[WHAT YOU SHOULD DO] Rewrite the stretch from the start of the lines below through the line containing "right ankle: (80, 206, 36)", changing "centimetres" to "centimeters" and leaving everything else as it is.

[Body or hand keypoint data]
- - -

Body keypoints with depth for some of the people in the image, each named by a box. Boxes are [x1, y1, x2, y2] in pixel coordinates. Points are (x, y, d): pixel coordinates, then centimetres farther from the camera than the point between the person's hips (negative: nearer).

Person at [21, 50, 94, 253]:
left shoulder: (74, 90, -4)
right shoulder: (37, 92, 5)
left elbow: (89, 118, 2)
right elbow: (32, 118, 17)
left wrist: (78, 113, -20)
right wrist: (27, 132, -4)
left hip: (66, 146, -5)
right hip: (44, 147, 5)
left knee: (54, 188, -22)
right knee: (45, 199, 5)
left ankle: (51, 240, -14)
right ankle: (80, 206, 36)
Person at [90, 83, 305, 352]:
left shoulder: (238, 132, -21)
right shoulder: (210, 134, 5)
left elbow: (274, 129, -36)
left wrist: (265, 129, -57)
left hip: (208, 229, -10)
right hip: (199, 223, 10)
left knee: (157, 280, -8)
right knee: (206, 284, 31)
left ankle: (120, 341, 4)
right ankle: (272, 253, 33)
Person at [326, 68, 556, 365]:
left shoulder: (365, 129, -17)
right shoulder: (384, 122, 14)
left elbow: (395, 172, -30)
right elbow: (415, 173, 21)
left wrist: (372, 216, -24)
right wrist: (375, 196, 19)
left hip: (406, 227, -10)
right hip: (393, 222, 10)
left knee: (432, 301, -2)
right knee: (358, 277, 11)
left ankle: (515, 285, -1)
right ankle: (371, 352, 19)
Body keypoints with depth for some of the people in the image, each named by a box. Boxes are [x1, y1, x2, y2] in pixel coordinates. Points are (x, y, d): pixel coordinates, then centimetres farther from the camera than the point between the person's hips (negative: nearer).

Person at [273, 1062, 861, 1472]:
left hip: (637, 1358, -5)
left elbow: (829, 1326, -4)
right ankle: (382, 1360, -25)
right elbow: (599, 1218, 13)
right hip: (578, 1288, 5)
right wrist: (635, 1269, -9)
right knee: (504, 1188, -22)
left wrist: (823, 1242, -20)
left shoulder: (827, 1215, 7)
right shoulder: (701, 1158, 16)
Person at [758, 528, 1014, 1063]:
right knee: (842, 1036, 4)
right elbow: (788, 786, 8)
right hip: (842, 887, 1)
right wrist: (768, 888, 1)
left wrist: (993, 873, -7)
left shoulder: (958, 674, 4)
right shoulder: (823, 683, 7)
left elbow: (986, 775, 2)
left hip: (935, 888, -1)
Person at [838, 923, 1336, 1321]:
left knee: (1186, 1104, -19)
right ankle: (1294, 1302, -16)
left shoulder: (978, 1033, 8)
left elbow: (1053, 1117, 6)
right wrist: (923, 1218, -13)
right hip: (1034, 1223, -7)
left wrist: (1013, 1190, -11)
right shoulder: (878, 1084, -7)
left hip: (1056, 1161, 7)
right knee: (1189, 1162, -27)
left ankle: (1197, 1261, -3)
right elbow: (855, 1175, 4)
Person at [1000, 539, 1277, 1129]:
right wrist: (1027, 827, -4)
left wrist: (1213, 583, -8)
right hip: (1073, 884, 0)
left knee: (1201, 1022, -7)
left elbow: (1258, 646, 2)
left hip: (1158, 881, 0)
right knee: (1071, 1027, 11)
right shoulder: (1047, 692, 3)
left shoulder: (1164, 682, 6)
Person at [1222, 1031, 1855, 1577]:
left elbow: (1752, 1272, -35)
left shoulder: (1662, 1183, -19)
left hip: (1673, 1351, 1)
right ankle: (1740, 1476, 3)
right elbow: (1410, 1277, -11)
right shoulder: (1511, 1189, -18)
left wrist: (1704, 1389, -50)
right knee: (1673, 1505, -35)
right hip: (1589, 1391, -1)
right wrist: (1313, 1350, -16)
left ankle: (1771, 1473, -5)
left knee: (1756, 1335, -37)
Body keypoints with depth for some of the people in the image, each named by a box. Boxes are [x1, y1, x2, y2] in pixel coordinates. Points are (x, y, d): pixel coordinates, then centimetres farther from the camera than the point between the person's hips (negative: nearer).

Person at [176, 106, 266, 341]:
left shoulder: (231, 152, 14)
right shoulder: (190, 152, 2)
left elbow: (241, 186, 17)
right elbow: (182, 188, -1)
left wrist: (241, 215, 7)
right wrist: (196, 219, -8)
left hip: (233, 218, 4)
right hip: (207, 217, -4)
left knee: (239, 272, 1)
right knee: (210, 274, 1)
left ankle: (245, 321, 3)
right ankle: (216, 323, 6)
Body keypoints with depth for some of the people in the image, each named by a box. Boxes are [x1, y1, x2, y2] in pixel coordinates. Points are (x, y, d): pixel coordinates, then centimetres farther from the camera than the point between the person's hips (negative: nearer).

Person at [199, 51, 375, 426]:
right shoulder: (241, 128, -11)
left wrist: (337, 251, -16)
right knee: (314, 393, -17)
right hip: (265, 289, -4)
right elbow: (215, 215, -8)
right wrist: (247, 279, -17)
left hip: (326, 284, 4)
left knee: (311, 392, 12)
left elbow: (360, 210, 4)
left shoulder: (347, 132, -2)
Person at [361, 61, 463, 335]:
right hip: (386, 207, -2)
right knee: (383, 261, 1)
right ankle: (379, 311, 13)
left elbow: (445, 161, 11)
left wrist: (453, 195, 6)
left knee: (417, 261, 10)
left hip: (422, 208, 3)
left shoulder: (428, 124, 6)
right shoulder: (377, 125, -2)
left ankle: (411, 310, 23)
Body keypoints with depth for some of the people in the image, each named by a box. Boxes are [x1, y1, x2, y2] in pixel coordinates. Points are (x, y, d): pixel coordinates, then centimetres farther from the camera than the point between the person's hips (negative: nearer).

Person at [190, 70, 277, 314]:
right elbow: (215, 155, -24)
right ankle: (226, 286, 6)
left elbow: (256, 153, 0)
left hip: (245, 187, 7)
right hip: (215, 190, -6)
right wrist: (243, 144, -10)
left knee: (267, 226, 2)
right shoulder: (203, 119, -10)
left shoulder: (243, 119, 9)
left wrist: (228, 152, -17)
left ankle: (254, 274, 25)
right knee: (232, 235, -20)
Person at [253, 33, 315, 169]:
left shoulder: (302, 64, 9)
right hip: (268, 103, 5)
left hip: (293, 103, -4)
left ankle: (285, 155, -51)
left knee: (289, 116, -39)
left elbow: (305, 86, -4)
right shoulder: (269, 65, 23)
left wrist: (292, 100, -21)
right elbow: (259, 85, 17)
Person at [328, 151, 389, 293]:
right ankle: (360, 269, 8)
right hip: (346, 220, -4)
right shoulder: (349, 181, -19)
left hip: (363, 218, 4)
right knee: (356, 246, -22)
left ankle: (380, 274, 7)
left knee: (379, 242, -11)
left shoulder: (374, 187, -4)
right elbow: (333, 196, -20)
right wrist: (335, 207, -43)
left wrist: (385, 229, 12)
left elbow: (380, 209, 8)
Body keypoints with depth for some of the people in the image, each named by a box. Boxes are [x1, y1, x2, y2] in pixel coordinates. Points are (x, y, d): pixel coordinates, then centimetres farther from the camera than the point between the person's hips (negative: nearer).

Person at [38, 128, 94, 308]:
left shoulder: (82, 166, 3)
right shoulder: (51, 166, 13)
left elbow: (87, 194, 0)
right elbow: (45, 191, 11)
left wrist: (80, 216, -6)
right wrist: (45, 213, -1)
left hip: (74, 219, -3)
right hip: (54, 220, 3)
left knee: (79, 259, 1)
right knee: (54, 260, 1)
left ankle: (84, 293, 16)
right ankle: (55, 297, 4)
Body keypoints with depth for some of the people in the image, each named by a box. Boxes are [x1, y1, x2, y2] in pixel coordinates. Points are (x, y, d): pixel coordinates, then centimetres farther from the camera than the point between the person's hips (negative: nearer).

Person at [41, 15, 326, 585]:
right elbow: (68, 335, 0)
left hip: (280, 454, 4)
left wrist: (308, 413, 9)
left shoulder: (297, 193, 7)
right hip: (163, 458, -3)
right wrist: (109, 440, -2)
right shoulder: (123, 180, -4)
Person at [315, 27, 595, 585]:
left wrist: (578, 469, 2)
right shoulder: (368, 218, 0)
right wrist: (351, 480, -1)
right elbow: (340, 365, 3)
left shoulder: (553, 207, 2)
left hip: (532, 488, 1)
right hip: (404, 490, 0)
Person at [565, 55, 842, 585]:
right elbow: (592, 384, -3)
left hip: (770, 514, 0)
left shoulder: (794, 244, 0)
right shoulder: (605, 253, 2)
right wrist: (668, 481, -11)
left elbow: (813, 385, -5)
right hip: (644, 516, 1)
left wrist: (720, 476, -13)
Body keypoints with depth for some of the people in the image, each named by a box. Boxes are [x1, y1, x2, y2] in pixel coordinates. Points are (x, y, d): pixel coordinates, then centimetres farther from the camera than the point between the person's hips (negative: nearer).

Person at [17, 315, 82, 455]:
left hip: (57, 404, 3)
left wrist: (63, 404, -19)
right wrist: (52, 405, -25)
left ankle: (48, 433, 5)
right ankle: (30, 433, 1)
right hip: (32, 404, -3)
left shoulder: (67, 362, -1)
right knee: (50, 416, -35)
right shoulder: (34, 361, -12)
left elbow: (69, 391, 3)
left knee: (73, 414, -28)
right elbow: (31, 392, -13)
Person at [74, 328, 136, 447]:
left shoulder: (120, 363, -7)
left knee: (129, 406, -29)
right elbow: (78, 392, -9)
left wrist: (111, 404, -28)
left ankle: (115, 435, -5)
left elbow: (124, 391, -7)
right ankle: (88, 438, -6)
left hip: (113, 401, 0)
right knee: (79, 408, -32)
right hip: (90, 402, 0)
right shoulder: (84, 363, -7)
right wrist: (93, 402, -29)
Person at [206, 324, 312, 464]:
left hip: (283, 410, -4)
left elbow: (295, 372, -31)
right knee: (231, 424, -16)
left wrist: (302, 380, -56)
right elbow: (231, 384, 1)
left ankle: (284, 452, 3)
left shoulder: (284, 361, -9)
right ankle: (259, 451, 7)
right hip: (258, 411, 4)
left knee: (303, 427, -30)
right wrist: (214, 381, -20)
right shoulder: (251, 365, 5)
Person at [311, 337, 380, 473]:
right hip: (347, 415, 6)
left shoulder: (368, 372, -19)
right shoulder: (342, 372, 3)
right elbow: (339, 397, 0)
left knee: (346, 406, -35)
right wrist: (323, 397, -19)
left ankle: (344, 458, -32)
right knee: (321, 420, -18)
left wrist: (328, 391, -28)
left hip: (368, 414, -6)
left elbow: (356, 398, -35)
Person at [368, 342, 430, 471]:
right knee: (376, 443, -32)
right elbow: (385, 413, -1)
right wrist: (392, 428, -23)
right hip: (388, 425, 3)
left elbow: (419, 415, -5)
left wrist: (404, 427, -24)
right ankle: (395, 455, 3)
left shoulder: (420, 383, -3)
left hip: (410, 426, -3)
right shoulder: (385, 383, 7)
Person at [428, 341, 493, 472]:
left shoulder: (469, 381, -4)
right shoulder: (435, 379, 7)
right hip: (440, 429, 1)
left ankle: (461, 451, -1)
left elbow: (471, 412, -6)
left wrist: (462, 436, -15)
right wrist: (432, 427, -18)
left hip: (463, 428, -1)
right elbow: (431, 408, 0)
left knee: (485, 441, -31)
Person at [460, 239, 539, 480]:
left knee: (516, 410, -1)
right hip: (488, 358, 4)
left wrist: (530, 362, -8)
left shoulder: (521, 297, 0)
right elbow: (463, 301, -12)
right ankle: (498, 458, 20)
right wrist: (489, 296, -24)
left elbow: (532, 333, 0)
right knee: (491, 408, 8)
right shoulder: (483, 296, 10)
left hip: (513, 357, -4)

- - -

[RESPONSE FOR THIS EXERCISE]
Body keypoints with depth for some of the people in the image, each named by a box. Boxes are [x1, y1, x2, y2] in pixel coordinates. Points are (x, y, d): pixel coordinates, then centimeters farther from the camera than the point between the person's hips (negative: nearer).

Person at [21, 50, 94, 253]:
left shoulder: (74, 90, -4)
right shoulder: (37, 92, 5)
left elbow: (89, 118, 2)
right elbow: (32, 118, 17)
left wrist: (78, 113, -20)
right wrist: (27, 132, -4)
left hip: (66, 146, -5)
right hip: (44, 147, 5)
left knee: (54, 188, -22)
right knee: (45, 199, 5)
left ankle: (51, 240, -14)
right ankle: (80, 206, 36)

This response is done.